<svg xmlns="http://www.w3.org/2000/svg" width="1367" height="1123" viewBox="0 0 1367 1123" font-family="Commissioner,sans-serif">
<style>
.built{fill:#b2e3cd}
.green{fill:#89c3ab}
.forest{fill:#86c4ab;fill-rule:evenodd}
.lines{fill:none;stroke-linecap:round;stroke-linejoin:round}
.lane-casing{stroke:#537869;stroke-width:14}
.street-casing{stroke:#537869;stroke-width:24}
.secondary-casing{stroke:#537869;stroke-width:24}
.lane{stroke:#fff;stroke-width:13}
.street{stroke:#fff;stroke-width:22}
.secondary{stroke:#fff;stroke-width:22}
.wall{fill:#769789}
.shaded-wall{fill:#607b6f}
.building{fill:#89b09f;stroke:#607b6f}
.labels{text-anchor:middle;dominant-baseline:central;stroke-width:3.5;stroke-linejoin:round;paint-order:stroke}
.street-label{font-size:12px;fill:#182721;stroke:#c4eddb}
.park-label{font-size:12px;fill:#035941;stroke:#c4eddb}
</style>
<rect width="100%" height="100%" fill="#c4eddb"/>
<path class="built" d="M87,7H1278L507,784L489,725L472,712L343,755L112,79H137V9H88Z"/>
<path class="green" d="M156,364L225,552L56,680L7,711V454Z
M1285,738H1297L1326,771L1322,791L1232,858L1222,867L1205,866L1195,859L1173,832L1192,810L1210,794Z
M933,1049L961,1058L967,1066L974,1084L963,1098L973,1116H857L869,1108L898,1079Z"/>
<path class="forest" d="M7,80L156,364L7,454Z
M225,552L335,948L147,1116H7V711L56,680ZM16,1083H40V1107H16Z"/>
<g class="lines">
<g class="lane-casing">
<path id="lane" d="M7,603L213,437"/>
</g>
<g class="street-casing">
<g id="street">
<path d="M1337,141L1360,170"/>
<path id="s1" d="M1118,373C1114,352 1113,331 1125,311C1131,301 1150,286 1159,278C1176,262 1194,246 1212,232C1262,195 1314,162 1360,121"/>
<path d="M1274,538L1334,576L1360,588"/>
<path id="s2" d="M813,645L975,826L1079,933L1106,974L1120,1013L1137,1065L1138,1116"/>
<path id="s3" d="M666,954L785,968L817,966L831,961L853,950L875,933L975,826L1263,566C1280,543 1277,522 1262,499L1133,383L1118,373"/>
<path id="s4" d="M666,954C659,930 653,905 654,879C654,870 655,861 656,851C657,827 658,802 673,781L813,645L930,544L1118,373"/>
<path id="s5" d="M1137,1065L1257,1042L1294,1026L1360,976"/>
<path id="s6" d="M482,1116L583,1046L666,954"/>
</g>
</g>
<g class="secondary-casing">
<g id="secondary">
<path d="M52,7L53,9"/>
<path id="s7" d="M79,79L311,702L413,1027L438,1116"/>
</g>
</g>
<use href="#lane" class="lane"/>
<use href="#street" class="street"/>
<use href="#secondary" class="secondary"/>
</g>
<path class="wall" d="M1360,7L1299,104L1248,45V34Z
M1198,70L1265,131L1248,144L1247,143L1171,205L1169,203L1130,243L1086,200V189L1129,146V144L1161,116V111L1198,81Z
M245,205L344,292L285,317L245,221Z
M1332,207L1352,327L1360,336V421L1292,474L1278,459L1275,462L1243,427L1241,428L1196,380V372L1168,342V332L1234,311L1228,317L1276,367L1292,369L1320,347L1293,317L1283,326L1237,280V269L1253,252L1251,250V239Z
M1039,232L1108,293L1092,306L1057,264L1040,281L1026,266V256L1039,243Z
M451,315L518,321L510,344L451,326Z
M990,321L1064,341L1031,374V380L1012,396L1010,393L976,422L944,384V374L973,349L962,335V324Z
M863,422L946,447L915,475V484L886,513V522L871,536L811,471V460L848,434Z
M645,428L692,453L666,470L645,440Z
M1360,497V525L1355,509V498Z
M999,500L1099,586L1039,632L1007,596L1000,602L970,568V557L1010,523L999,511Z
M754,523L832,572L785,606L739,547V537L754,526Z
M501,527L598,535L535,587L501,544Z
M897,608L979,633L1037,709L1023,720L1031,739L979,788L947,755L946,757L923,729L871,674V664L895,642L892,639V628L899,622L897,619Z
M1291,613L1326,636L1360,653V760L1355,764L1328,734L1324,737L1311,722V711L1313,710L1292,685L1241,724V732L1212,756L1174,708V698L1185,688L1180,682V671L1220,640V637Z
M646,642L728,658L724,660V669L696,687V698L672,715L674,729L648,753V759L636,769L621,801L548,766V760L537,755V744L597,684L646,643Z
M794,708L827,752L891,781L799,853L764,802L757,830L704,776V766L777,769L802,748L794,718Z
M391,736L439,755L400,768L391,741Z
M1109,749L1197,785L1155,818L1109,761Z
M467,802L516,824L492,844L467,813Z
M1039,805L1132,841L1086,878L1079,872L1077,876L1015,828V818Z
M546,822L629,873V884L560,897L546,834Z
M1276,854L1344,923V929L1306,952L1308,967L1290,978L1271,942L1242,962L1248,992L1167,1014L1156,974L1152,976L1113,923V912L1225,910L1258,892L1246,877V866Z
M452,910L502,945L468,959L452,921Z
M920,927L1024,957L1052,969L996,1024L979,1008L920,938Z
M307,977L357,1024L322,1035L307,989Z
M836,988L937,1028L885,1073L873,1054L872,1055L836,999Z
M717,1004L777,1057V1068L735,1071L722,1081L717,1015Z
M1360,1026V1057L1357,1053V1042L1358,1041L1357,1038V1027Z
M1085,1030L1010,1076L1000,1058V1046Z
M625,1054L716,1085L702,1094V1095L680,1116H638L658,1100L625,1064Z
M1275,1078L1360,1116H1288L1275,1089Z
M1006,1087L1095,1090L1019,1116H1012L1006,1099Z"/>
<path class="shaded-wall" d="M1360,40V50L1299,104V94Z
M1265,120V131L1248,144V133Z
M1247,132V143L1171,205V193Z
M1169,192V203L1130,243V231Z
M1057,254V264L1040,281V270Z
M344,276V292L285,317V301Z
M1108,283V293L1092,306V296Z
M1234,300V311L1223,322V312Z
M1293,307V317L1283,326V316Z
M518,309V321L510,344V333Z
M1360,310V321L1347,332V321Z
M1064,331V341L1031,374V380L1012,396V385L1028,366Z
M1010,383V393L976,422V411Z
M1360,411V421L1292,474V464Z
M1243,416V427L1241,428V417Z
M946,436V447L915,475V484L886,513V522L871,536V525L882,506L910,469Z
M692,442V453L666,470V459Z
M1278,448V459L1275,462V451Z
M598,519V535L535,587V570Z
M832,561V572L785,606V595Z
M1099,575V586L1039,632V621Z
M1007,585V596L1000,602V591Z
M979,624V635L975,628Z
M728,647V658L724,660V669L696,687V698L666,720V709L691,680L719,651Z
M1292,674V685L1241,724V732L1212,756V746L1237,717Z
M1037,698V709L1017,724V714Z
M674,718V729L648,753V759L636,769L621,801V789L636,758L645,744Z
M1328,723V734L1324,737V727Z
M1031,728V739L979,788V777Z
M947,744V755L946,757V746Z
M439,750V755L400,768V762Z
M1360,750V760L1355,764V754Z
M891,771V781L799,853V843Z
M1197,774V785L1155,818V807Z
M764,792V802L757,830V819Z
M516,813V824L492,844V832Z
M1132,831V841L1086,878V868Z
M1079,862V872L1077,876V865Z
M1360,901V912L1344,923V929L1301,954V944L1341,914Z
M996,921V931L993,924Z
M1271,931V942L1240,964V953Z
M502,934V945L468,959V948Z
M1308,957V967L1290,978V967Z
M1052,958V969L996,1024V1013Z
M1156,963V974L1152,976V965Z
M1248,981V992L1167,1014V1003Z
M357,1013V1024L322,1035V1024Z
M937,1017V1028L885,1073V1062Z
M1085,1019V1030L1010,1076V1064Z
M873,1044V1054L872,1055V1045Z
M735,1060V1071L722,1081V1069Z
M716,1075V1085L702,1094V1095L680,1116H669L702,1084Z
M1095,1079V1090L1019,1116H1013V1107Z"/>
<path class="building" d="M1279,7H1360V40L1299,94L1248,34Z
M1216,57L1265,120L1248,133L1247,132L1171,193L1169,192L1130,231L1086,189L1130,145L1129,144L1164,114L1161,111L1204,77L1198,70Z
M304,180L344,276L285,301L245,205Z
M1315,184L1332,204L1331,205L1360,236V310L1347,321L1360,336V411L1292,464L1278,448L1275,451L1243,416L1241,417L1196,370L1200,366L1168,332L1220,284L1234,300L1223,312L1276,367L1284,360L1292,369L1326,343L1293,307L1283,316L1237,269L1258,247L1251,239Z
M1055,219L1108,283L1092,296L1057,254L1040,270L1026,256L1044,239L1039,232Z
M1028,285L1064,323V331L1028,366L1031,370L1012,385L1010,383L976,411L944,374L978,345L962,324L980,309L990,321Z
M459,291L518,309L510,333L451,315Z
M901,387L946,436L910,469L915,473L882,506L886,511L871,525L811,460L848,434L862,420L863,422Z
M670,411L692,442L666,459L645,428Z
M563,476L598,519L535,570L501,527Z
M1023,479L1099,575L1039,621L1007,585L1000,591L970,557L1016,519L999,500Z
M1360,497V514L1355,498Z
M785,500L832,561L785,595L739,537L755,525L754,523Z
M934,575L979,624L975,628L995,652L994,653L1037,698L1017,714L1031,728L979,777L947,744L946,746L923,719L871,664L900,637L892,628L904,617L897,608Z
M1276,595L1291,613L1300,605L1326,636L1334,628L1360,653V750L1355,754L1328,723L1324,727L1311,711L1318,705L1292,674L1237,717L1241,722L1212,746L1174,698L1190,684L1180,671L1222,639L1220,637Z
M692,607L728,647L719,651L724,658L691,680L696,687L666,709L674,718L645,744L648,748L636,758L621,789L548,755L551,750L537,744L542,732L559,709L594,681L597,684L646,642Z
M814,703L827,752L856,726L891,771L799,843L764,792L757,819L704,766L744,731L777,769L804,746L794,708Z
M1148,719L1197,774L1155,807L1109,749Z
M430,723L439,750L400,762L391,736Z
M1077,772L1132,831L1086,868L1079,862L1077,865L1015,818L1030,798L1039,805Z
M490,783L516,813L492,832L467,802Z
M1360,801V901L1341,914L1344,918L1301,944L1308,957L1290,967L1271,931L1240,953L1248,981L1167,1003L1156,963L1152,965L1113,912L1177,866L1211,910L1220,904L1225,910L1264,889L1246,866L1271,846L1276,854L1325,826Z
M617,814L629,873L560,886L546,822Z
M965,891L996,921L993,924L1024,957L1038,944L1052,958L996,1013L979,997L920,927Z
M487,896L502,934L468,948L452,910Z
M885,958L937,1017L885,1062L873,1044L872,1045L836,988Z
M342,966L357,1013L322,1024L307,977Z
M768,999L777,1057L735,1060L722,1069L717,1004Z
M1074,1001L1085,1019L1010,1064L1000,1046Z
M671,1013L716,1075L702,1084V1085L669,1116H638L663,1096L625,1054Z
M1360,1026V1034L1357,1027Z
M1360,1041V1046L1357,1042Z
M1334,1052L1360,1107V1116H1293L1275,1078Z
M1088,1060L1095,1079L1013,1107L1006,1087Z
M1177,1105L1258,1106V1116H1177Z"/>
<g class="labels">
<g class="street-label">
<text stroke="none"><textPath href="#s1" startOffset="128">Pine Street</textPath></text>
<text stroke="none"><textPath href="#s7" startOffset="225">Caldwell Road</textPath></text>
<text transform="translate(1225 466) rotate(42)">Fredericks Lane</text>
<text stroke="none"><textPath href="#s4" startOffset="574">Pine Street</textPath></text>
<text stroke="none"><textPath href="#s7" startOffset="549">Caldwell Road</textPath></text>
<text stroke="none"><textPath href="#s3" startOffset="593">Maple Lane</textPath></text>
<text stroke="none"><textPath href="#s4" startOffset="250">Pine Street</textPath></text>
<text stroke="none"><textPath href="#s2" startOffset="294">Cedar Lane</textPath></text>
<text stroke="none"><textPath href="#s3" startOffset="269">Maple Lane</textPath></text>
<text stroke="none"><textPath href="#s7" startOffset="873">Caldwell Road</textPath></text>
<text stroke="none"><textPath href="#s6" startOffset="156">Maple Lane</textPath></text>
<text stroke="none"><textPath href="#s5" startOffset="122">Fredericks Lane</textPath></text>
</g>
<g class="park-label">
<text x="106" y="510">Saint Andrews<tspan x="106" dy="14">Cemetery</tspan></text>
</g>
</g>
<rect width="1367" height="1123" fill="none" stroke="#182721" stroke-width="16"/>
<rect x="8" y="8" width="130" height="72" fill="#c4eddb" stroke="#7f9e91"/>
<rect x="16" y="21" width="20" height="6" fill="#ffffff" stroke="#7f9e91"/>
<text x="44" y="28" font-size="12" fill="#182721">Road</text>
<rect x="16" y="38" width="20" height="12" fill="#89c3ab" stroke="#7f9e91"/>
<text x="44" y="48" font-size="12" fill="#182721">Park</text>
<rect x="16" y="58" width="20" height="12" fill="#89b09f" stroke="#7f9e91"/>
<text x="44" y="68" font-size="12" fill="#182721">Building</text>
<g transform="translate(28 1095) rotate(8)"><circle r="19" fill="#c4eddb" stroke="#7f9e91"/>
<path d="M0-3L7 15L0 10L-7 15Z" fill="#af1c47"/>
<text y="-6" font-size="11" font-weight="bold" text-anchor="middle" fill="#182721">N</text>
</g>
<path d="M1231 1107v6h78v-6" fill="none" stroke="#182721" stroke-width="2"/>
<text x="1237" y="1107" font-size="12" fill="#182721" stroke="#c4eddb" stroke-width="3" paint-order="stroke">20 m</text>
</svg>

□ □ □ □

> [What to produce]:
Filter the listing for the word "green" and copy every line that holds it.

> [Solution below]:
.green{fill:#89c3ab}
<path class="green" d="M156,364L225,552L56,680L7,711V454Z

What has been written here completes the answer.